Mr Kipling ranked in the UK public’s most-liked TV ads in May
System1 tests ads on measures that predict long-term brand growth (star rating) and short-term sales growth (spike rating) – each between one and five stars. These measures are validated using the independent IPA [the Institute of Practitioners in Advertising] database and also against real sales data at a category level.
The star rating captures the emotional response to an ad. Only 1% of ads on the system score five stars. A one-star ad will have zero effect on brand growth, while a five-star ad will have an exceptional impact (up to three points of market share gain, depending on investment).
May’s top ads
5) LloydsPharmacy: Here For More
Star rating: 3.9
A rare brand ad from the pharmacy firm, this is designed to showcase the range of services LloydsPharmacy offers – including its fast-growing online business. The execution is simple but effective, with a likable narrator and lots of moments of human connection. Implying that all the customers are part of one community makes a large national brand feel intimate and local.
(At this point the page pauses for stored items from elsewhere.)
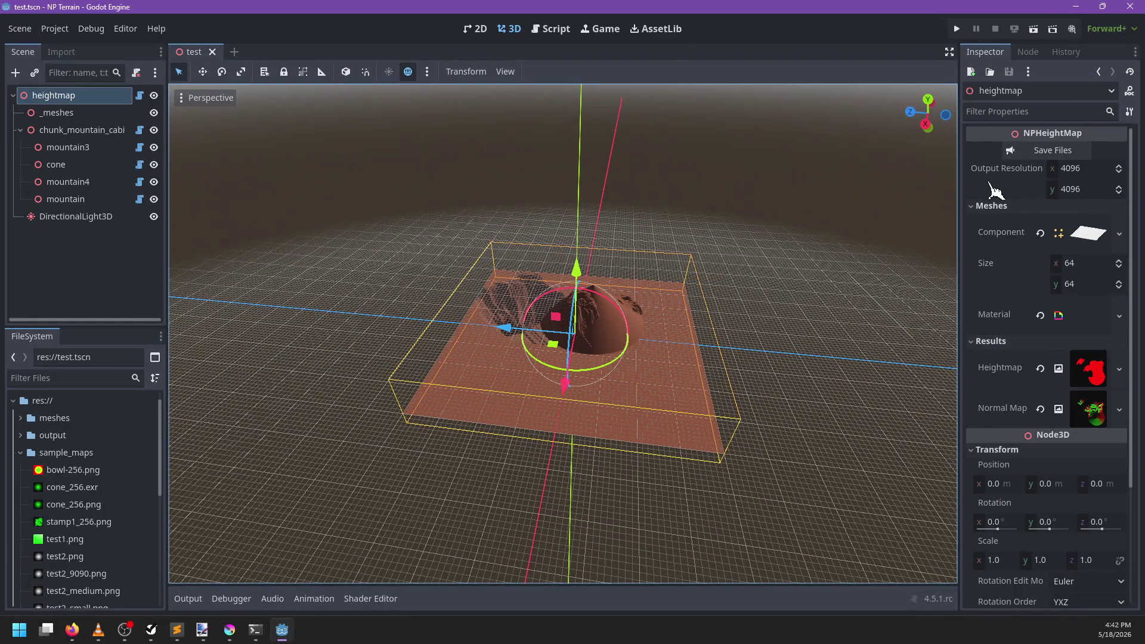
left_click(140, 96)
Step: Review heightmap.gd's Save Files button and 4096×4096 output_resolution export, leaving the header unchanged, and save
scroll(566, 194, "up", 15)
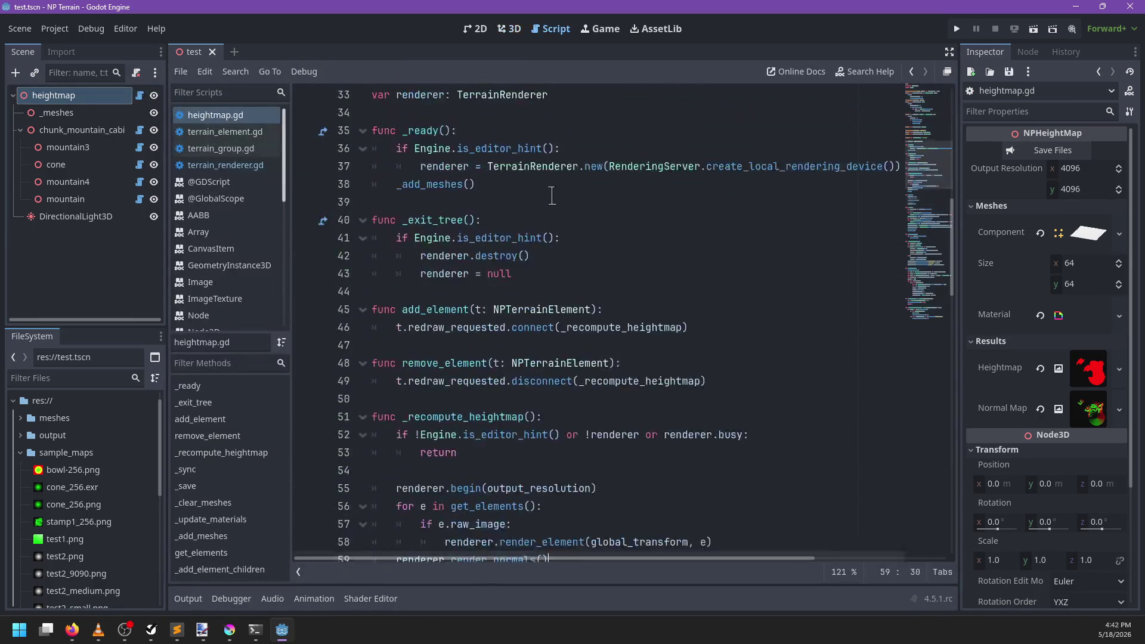
scroll(558, 263, "down", 8)
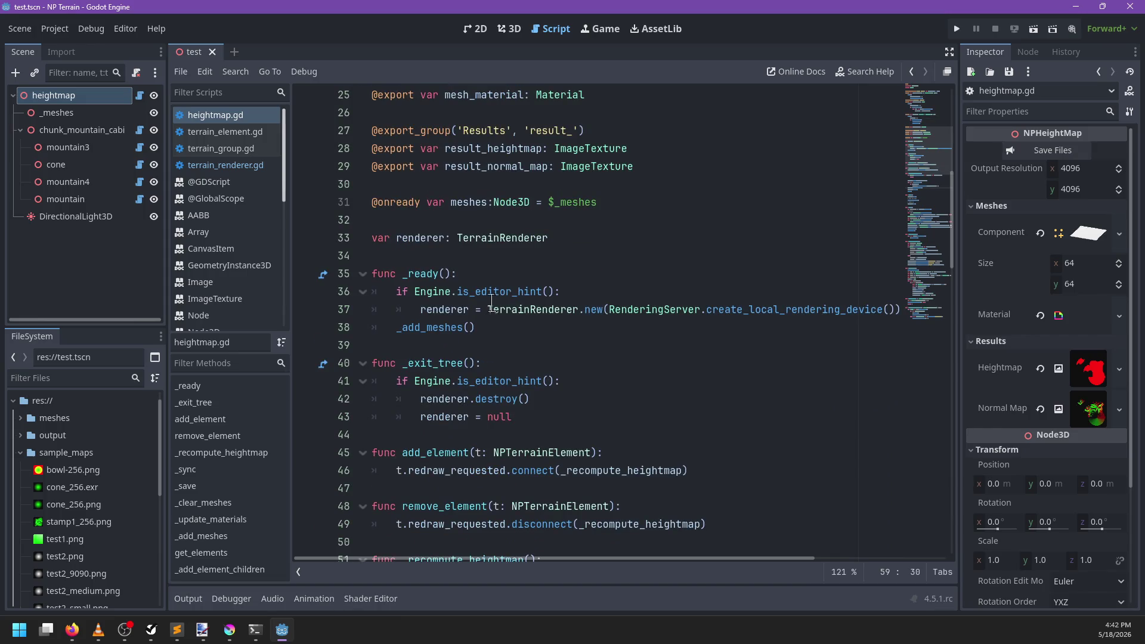
scroll(492, 304, "up", 8)
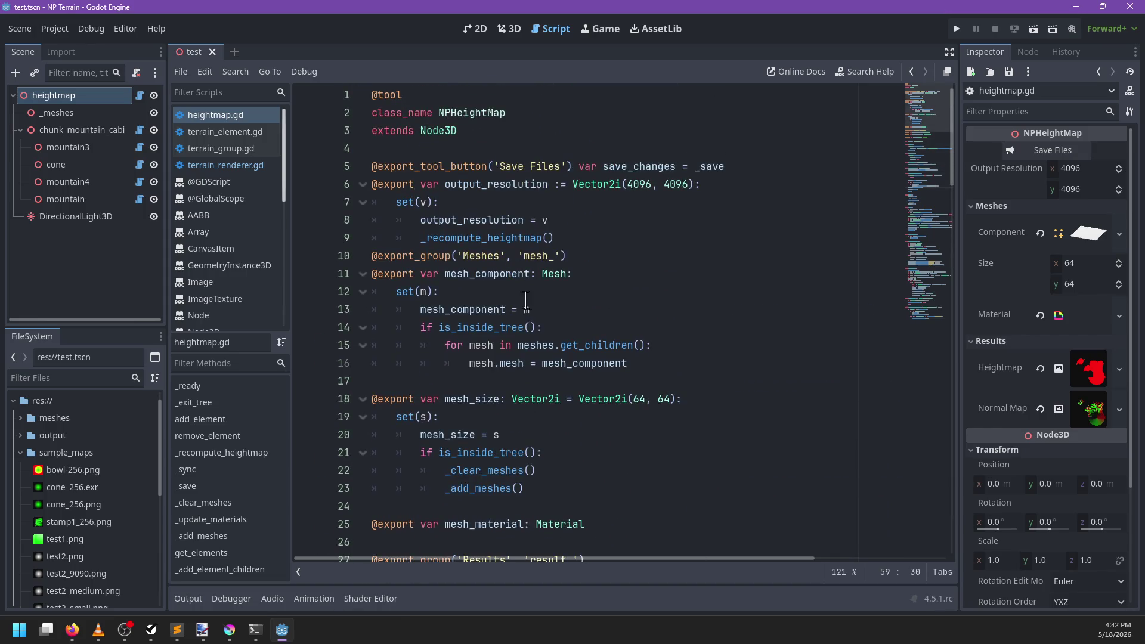
left_click(768, 166)
key("Return")
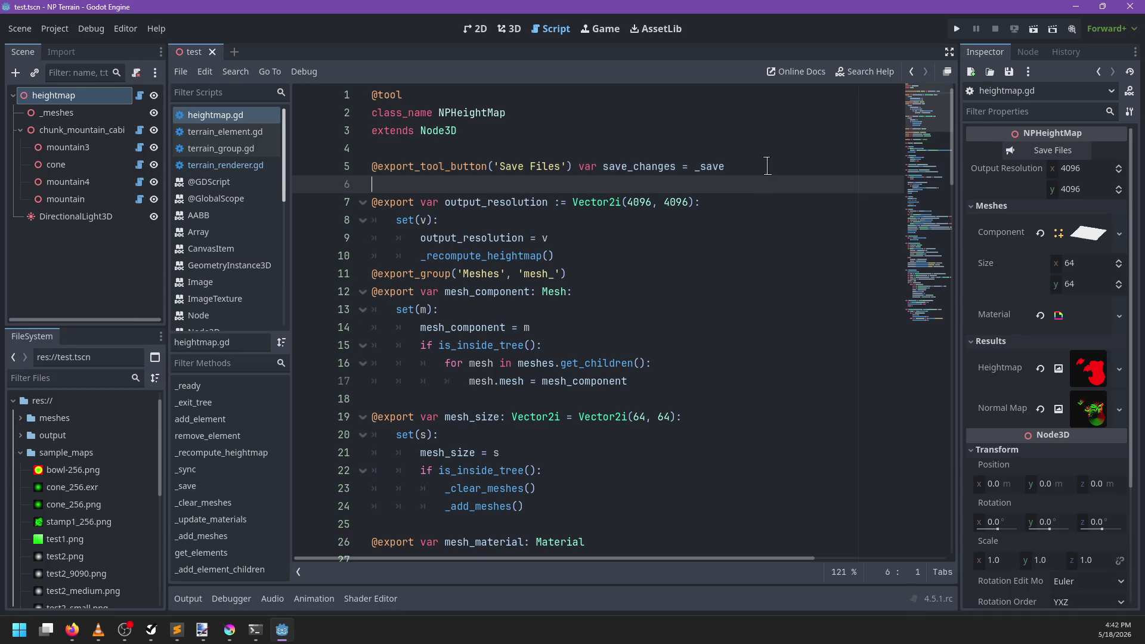
type("@")
key("BackSpace")
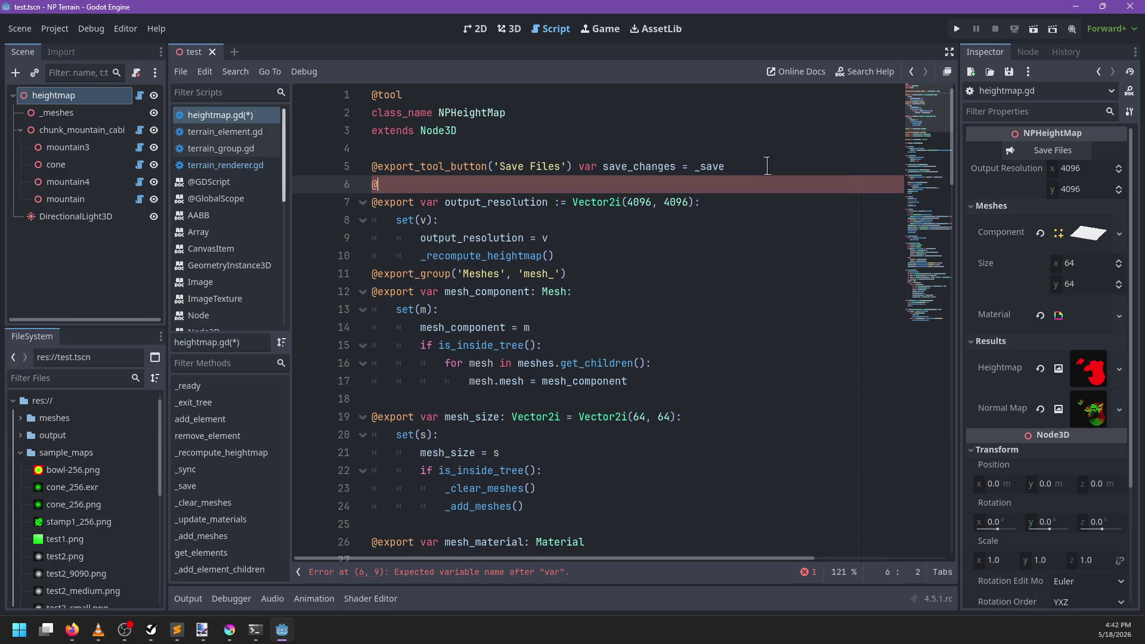
key("BackSpace")
key("ctrl+s")
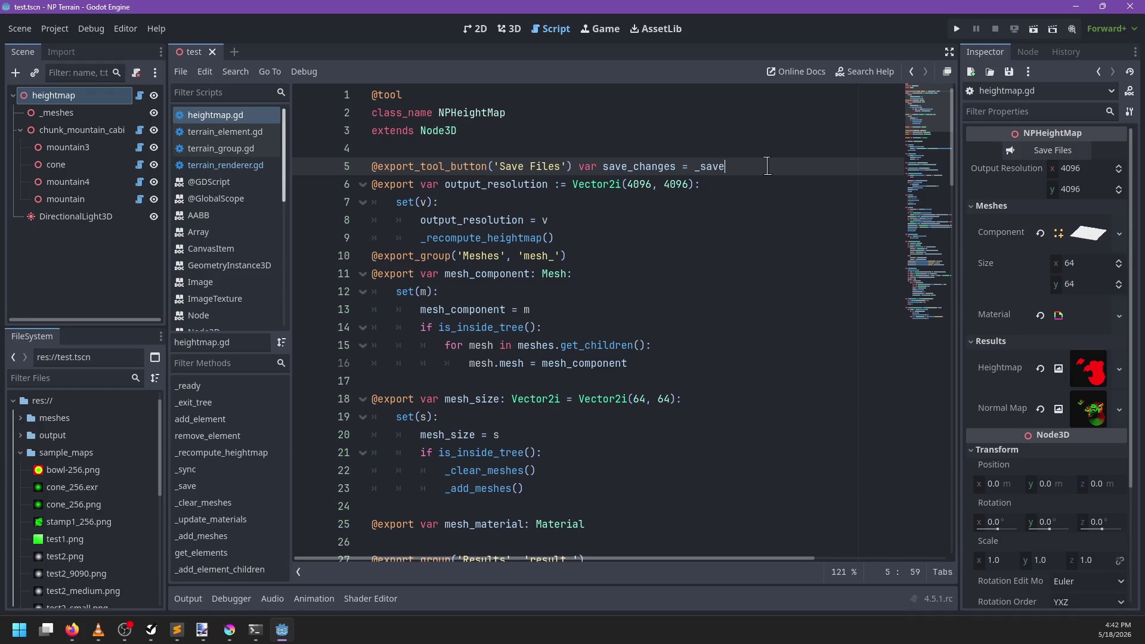
Step: Switch to the 3D scene and orbit and zoom around the whole terrain down to a low side view
left_click(510, 29)
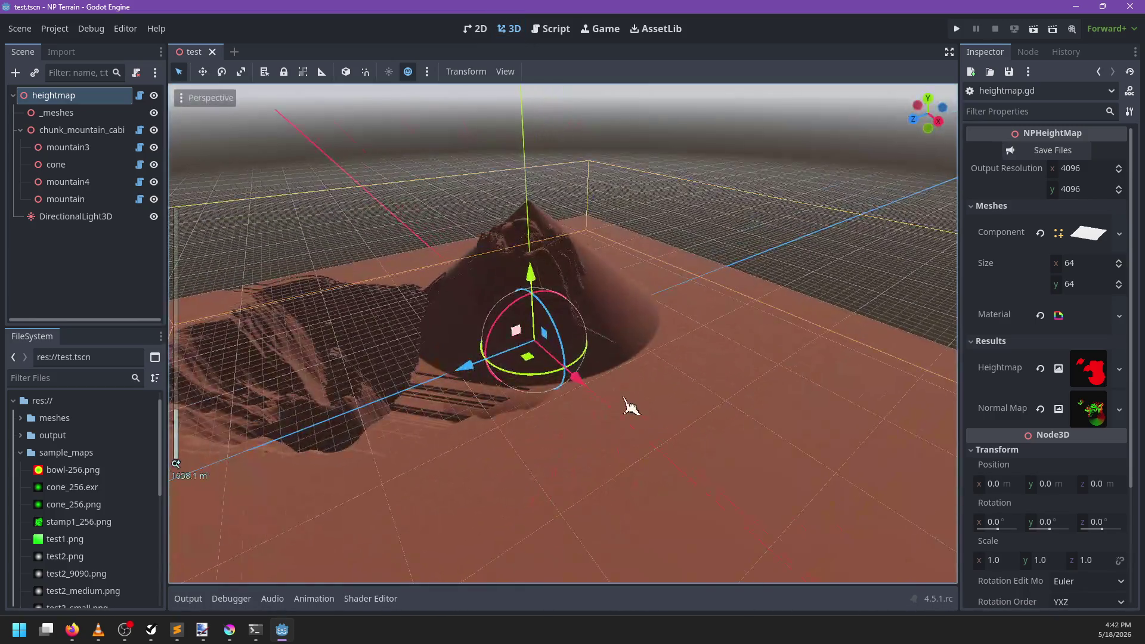
mouse_move(630, 407)
left_mouse_down()
mouse_move(614, 388)
mouse_move(442, 350)
mouse_move(567, 427)
mouse_move(597, 357)
mouse_move(554, 435)
mouse_move(659, 324)
mouse_move(665, 358)
mouse_move(590, 356)
mouse_move(478, 378)
mouse_move(654, 377)
left_mouse_up()
scroll(664, 358, "down", 3)
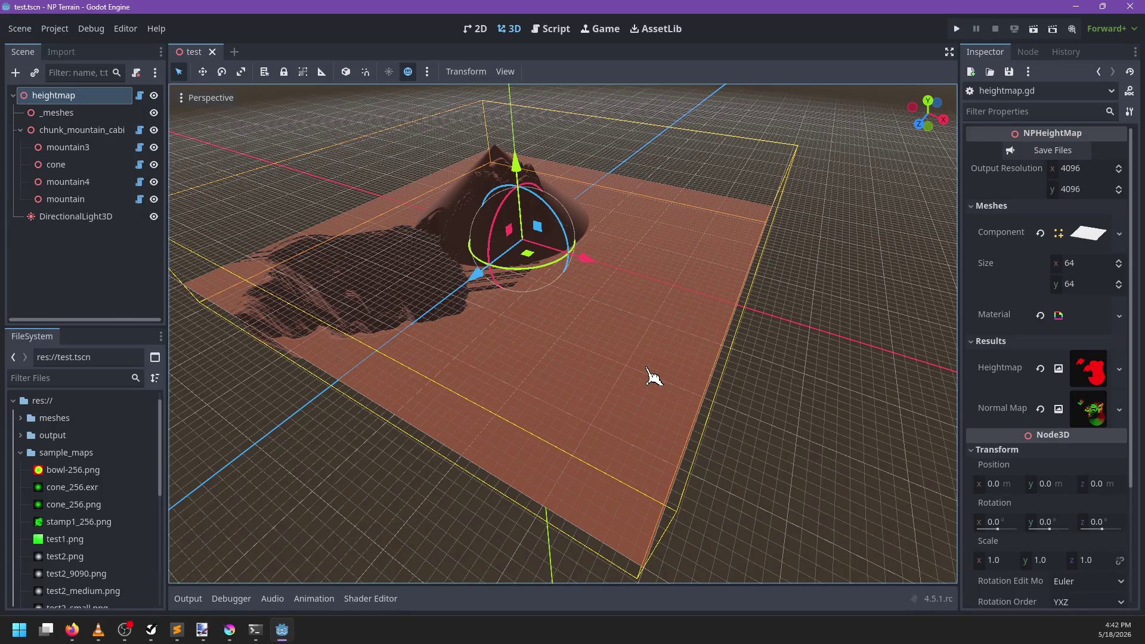
scroll(653, 377, "down", 3)
mouse_move(659, 373)
left_mouse_down()
mouse_move(544, 374)
mouse_move(593, 376)
mouse_move(510, 401)
left_mouse_up()
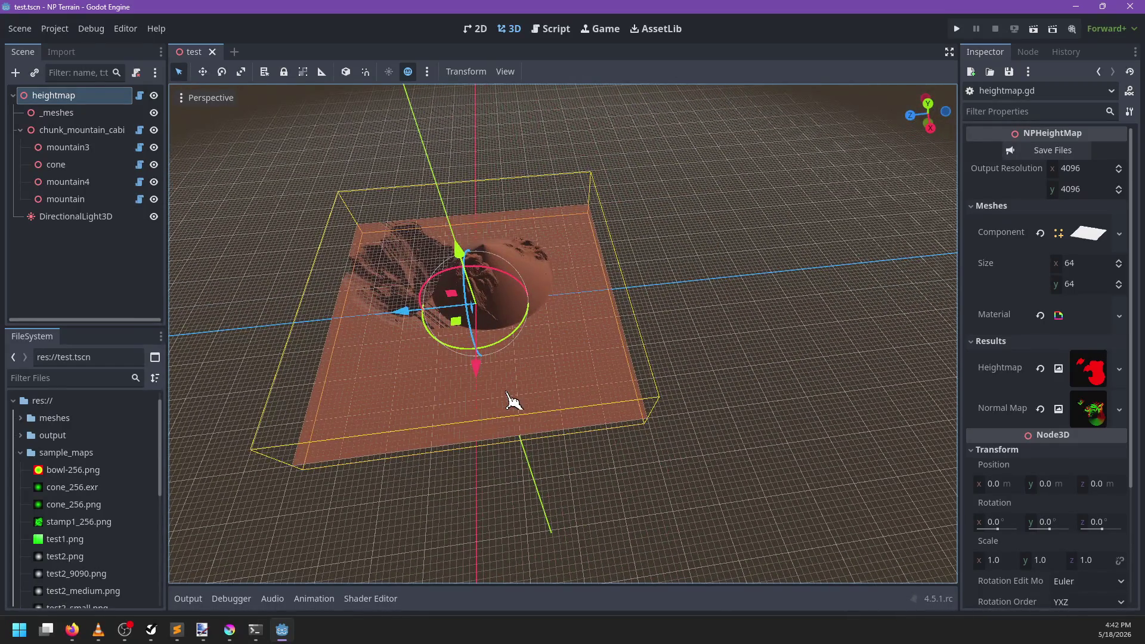
scroll(510, 401, "up", 5)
4) M&S: Fresh Market Update
Star rating: 4.1
M&S has hit a strong run of form with these cooking-show-style ads showing off M&S Food ingredients. The ads sit on the boundary between ad and content, and regularly score well thanks to the human connection between chef and host – as well as M&S’s more familiar ‘food porn’ approach.
They feel more honest and natural than most ads. Also note the excellent use of Fleetwood Mac’s Albatross as a bookend, signaling to viewers that they’re entering M&S’s world and are in for a pleasant experience.
3) Mr Kipling: Piano
Star rating: 4.6
Mr Kipling’s central idea here is drawing joy from the little things in life – like shared family moments, or small but delicious cakes. A father and daughter share a moment over the piano, playing Blink-182’s All The Small Things – a surprising choice, but one that drives a lot of happiness among viewers. It’s a change in style for the cake brand, but one that works very well.
2) McCain: Little Moments
Star rating: 4.8
Max, an autistic nine-year-old, is the narrator and star of McCain’s new ad for its Family Fund charity, which helps families with disabled or seriously ill offspring afford specialist equipment. In this case it’s an oven that helps Max and his brother join in their favorite activity – cooking. Naturally, they’re munching McCain chips. It’s a warm ad that gets the often tricky balance of charity and commerce just right – the brand’s help for Max and his family drives positive emotion, but there are plenty of oven chips in shot too.
1) Cadbury: For Grown Ups
Star rating: 5.3
A neat little role reversal drives Cadbury’s new ad for its Darkmilk Ice Cream product. A man is clearing up his shed – out comes his daughter with an ice-cream as a reward for tidying up (“and let’s hope it stays that way,” she finishes). It’s a shift in tone for Darkmilk, which has previously justified its ‘for grown ups’ positioning by using nostalgia, and it pays off with our only five-star ad this month. The idea of blurring adult and kid roles isn’t a new one – Haribo uses it all the time – but Cadbury handles it with subtlety and in the naturalistic, low-key style that’s made its recent ads so effective.